An ode (of sorts) to RPC 1.18 (but only as an example)

Today’s entry is something of a dodge in a way (I sort of wanted to pile on about this and make the point that it is a much sounder development than this was) and something of knocking down a hastily-created strawman in another respect. But what it mostly amounts to is pursuing a not-yet-fully-formed thesis that has been kicking around my brain for a bit.

The quick and dirty description of the thesis is: Ethics rules are tools; having the right one for the right situation saves a lot of time and effort, but it also protects lawyers and clients alike by providing certainty.

I keep coming back to this thesis of late because of a few instances of things arising in my practice (about which I can’t elaborate of course) as well as discussions I’ve been privy to at ethics conferences and presentations that have particularly focused on issues of civility in the practice of law and whether more should be done to establish rules to punish lawyers for conduct many (perhaps most) but certainly not all lawyers would view as uncivil.

In the discussions of civility, I keep returning to the notion that we already have certain specific rules that prohibit conduct of an uncivil nature and ought to focus on enforcing those rather than layering on other proposed solutions outside of the rules. Those rules are Model Rule 4.4(a) and Model Rule 8.4(d). Admittedly, 4.4(a) is much more supportive of my thesis as it is very clear about what it prohibits: a lawyer, who is representing a client, cannot “use means that have no substantial purpose other than to embarrass, delay, or burden a third person.” I am usually hard-pressed to hear of a situation that a lawyer is complaining of under the category of “incivility” that is both clearly deserving of punishment and not already prohibited by 4.4(a).

Offering even stronger support for exploring my thesis though is this recent ethics opinion from the Texas Center for Legal Ethics. Opinion 691 addresses this question: “Under the Texas Disciplinary Rules of Professional Conduct, when may a lawyer represent a client adverse to a former prospective client of the lawyer or another lawyer in the lawyer’s firm.” Examining that question, the opinion spends almost 5 pages to get to its four-paragraph conclusion.

Many of you reading this, likely are asking yourselves the same question I did when I saw news about the issuance of the opinion: Why is this a live question in Texas and why does it take so many pages to answer?

Because Texas has not adopted Model Rule 1.18, or any other specific rule, addressing a lawyer’s duties owed to prospective clients.

Fascinatingly, this Texas opinion ultimately offers an analysis that can still be distilled down to look a good bit like Model Rule 1.18 with really only one important difference: no non-consensual screening to avoid imputed disqualification. If this opinion is correct about how things should work in Texas, then Texas could just have adopted (and now could adopt) a rule that if I understand their fun numbering would be 1.17:

Duties to Prospective Client.

(a) A person who consults with a lawyer about the possibility of forming a client-lawyer relationship with respect to a matter is a prospective client.

(b) Even when no client-lawyer relationship ensues, a lawyer who has learned information from a prospective client shall not use or reveal that information except as Rule 1.05 would permit.

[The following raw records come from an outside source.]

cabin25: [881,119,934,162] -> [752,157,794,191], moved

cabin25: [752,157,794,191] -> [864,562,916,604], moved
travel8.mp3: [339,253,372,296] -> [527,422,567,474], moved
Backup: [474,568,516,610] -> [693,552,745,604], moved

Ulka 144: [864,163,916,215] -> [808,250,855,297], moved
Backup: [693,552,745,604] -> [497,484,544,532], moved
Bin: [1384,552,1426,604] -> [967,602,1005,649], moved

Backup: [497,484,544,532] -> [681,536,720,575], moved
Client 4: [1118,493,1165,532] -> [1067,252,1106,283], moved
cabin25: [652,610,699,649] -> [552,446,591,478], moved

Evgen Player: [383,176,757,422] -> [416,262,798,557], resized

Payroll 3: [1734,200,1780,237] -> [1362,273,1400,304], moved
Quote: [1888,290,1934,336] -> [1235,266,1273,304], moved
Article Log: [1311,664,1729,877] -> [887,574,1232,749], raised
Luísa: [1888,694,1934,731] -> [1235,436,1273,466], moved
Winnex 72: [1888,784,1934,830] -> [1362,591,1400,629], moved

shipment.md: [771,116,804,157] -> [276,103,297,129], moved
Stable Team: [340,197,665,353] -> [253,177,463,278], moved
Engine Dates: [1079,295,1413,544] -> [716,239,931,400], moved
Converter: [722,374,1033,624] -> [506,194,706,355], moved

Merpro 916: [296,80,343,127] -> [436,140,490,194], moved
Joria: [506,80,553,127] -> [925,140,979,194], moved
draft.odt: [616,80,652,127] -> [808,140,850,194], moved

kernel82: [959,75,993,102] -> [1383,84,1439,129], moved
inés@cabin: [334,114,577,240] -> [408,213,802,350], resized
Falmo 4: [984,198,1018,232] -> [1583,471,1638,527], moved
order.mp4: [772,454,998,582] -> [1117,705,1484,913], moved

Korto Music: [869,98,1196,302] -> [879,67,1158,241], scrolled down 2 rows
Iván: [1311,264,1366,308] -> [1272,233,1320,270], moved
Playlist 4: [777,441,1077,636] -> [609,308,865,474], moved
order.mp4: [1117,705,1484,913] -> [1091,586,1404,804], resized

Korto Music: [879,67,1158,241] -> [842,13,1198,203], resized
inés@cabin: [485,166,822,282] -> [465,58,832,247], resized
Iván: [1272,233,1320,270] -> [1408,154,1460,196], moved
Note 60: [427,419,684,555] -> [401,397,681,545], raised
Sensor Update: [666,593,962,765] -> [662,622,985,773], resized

(c) A lawyer subject to paragraph (b) shall not represent a client with interests materially adverse to those of a prospective client in the same or a substantially related matter if the lawyer received information from the prospective client that could be significantly harmful to that person in the matter. If a lawyer is disqualified from representation under this paragraph, no lawyer in a firm with which that lawyer is associated may knowingly undertake or continue representation in such a matter.

And if Texas had just done that, then lawyers and prospective clients would be able to know clearly what is to be expected. Instead, lawyers and prospective clients (and others) will be left to wonder whether this opinion accurately describes what the other rules mean.